Re: Archive: December 1999 — The Y2K worm threat (Dec. 5)

It is difficult to fathom that the “”Business Staff”” of a supposedly responsible IT publication would present its ignorance with such abandon in its article on Y2K perspectives in 1999. To say: “”But, as we all know, naught (or next to naught) came from this IT scare”” is to proclaim that none of you were on the ground in the late ’90s. You are acknowledging that you don’t understand the nature of the problem, or the degree to which it had permeated mission-critical systems over the previous decades. You are proudly trumpeting that you are totally oblivious to the very necessary and legitimate remedial work that was undertaken in order to avoid what would have been an untold number of logistic catastrophes.

The fact that “”next to naught”” came from this “”scare”” is not, as you sneeringly suggest, because the scare was a hoax (“”Ooh, Y2K is coming and we’re all screwed””), but only because of the investment that organizations made in time and money to deal with a very real problem.

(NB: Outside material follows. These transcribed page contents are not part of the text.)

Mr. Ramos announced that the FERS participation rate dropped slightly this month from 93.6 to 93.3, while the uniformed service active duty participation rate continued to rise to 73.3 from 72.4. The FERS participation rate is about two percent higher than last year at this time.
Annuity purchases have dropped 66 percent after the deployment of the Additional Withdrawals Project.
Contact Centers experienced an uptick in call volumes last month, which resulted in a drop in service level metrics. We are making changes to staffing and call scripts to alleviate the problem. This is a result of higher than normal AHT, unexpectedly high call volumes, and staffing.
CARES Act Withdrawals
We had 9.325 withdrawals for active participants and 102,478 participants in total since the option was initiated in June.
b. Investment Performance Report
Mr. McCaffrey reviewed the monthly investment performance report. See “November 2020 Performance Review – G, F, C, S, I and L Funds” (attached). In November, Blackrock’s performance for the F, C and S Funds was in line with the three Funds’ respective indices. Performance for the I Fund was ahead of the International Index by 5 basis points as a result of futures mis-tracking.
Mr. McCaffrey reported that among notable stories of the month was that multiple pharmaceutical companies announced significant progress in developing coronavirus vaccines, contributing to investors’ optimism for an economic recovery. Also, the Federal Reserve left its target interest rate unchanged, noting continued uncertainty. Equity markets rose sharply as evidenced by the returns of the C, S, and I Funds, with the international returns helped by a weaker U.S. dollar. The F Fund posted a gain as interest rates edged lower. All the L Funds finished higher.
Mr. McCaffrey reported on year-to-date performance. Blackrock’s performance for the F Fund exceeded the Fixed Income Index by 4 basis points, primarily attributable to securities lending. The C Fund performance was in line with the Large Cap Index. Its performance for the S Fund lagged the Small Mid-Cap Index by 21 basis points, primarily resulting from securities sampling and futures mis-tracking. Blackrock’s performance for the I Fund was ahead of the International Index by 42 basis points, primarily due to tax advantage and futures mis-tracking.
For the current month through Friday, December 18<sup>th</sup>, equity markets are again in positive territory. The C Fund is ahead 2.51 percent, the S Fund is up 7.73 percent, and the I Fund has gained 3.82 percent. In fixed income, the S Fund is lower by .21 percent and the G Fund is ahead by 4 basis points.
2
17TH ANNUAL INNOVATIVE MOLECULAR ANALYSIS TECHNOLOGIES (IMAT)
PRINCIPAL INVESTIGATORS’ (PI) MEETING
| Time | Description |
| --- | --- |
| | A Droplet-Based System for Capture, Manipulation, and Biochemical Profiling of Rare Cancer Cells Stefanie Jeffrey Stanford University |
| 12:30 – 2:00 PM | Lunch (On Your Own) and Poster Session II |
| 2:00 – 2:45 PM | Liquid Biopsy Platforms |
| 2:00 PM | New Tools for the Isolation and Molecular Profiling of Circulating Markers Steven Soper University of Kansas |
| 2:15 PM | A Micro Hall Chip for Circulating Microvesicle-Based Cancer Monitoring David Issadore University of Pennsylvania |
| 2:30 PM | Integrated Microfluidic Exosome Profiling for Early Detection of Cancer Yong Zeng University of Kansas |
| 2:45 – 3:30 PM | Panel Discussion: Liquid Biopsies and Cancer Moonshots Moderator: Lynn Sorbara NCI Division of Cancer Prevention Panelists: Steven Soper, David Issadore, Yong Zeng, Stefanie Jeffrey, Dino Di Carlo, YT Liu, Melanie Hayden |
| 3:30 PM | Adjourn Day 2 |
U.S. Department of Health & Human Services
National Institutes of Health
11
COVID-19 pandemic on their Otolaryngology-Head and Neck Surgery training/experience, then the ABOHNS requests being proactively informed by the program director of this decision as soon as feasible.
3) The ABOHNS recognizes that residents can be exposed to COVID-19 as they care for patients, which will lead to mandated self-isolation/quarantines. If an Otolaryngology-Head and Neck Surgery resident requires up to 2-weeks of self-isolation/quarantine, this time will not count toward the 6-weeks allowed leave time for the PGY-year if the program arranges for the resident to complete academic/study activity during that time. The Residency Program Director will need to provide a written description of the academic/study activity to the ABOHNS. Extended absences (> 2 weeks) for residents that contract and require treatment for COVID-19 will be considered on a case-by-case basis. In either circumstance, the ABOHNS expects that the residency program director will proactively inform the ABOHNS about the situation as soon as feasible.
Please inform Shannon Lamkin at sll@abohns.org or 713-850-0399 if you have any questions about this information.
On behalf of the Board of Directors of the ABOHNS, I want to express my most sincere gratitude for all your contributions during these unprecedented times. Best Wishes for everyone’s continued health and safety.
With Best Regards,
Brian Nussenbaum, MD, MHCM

What it over-hyped? Perhaps. Was the reaction to the hype excessive, bordering on silly? Probably. Should there have been a problem in the first place? Clearly not.But there was a problem, and it was real and it was only through real work that it was contained. You owe an apology to everyone who was intelligent enough to raise the alarms, and to everyone who drove it to ground.

Perhaps I shouldn’t be so critical. Perhaps your “”business staff”” wasn’t in the workforce in the late ’90s. Judging by the comments, my guess would be: struggling to get out of Grade 7.

Ken West

Re: Archive: December 1999 — The Y2K worm threat (Dec. 5)

The comment “”But, as we all know, naught (or next to naught) came from this IT scare.”” is at best amusing. Perhaps one incident out of many would change your mind?

I suggest you read the following report. It’s long, but in the interests of telling the history of Y2K honestly it would seem like a good idea.

You might also want to read some of the news coverage related to this little Y2K error. There wasn’t much. The report came out on Sept 10, 2001. and I guess it was pushed from the media coverage for some strange reason.

That this article and these comments would be made in an IT publication baffle me. I expect this type of silliness from the mainstream media, but not from a publication which is supposed to represent the IT industry.